_Your instructions_
Output the listing exactly as written, apart from its pictures.

_Provided material_

────────

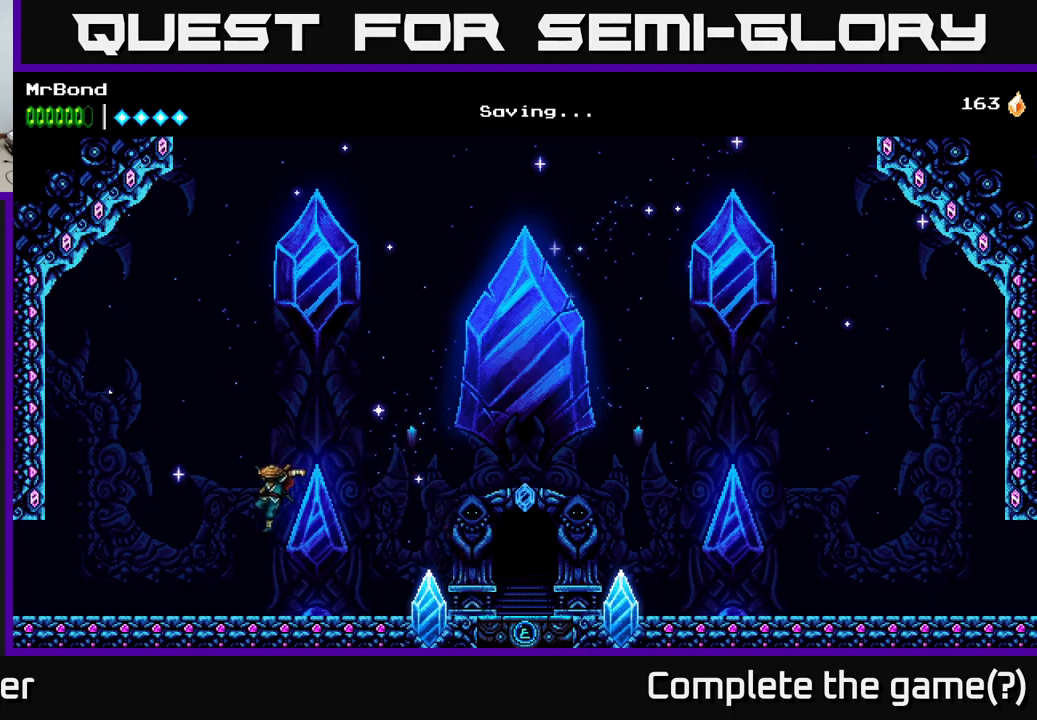
{"buttons": ["DPAD_LEFT"], "left_stick": "center", "right_stick": "center", "events": []}
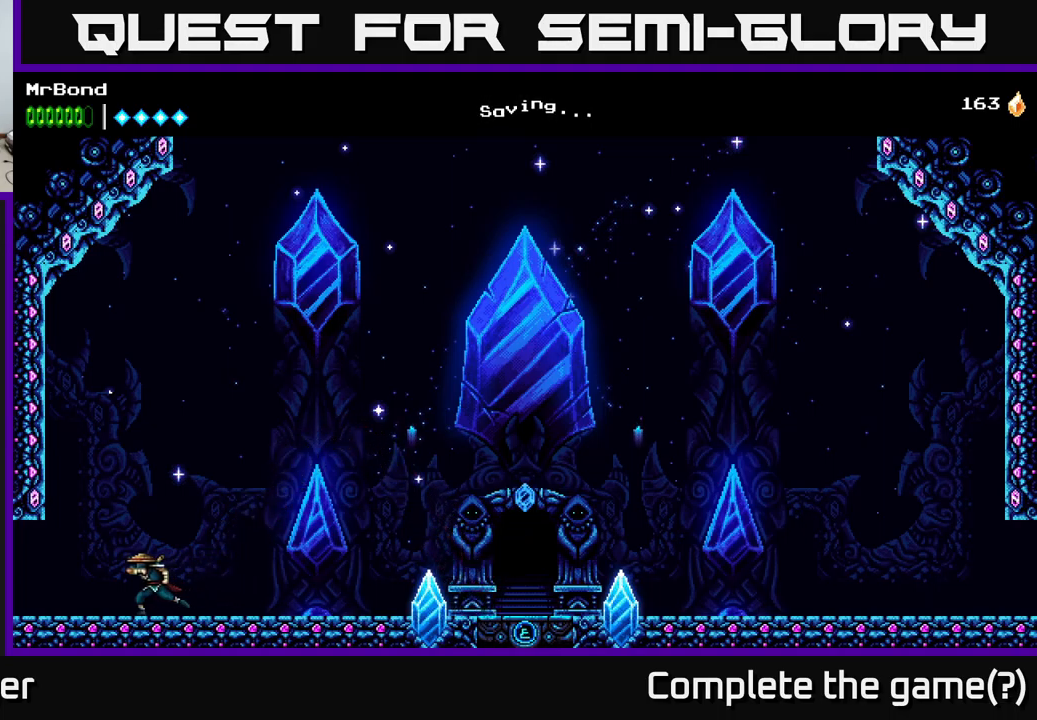
{"buttons": ["DPAD_LEFT"], "left_stick": "center", "right_stick": "center", "events": []}
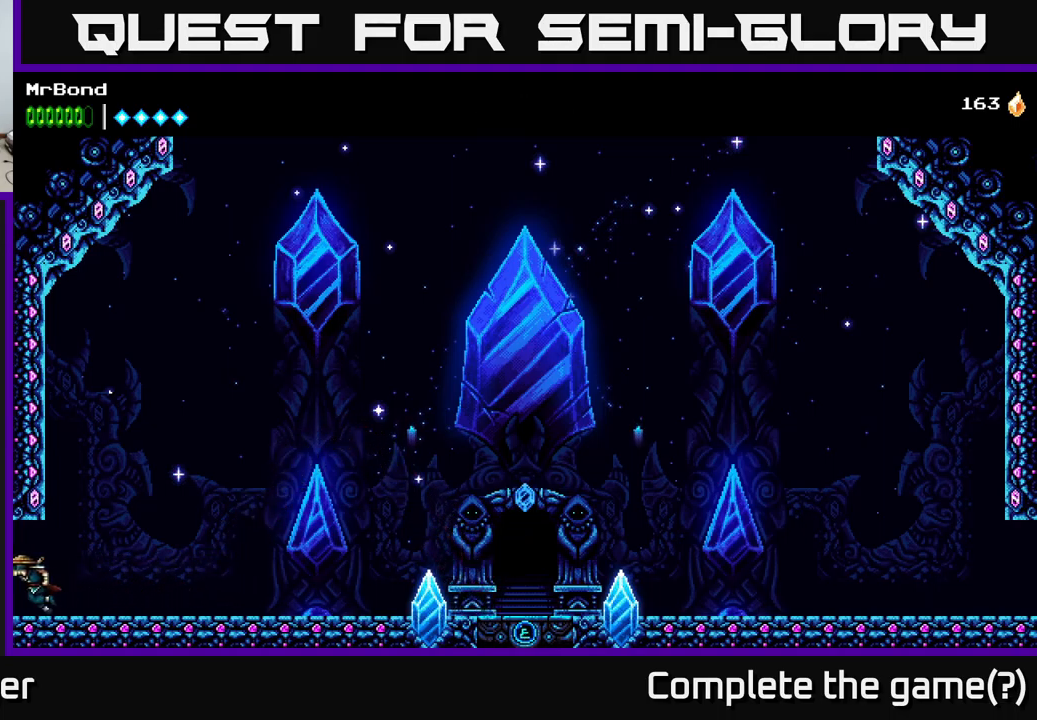
{"buttons": ["DPAD_LEFT"], "left_stick": "center", "right_stick": "center", "events": []}
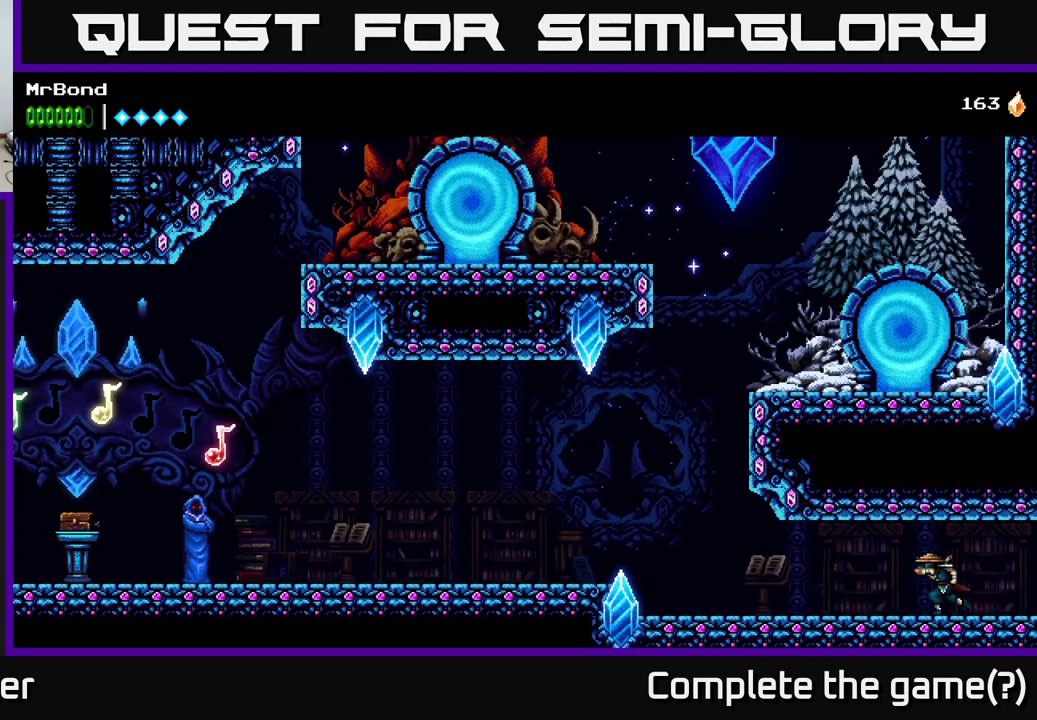
{"buttons": ["DPAD_LEFT"], "left_stick": "center", "right_stick": "center", "events": [[317, "A", "down"], [483, "A", "up"]]}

────────

_Result for this task_
{"buttons": ["DPAD_LEFT"], "left_stick": "center", "right_stick": "center", "events": []}
{"buttons": ["DPAD_LEFT"], "left_stick": "center", "right_stick": "center", "events": []}
{"buttons": ["DPAD_LEFT"], "left_stick": "center", "right_stick": "center", "events": []}
{"buttons": ["DPAD_LEFT"], "left_stick": "center", "right_stick": "center", "events": [[317, "A", "down"], [483, "A", "up"]]}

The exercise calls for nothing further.